__The task__: Find every line in the entries below that contains the string "slice" and copy each of those lines. Case counts.
*** Data excerpts ***
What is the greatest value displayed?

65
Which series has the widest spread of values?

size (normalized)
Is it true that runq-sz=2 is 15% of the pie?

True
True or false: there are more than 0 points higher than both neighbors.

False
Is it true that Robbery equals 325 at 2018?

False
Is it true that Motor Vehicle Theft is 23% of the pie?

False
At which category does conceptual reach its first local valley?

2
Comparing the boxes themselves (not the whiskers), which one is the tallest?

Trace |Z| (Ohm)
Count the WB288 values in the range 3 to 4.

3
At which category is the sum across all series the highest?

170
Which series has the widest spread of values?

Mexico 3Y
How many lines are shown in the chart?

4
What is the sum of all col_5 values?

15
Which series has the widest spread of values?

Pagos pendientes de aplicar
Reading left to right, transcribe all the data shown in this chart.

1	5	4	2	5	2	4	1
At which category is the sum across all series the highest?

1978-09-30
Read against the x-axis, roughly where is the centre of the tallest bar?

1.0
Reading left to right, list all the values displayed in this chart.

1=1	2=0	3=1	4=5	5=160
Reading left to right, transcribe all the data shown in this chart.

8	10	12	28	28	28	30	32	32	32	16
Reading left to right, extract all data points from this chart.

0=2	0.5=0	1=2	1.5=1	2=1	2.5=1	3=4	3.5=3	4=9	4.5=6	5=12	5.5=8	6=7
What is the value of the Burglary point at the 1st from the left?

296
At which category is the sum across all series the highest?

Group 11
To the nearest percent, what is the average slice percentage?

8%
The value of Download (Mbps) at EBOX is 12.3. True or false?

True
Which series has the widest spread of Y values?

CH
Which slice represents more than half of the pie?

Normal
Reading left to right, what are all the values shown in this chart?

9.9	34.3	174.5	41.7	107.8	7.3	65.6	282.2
*** End of Data excerpts ***
__Solution for this problem__:
To the nearest percent, what is the average slice percentage?
Which slice represents more than half of the pie?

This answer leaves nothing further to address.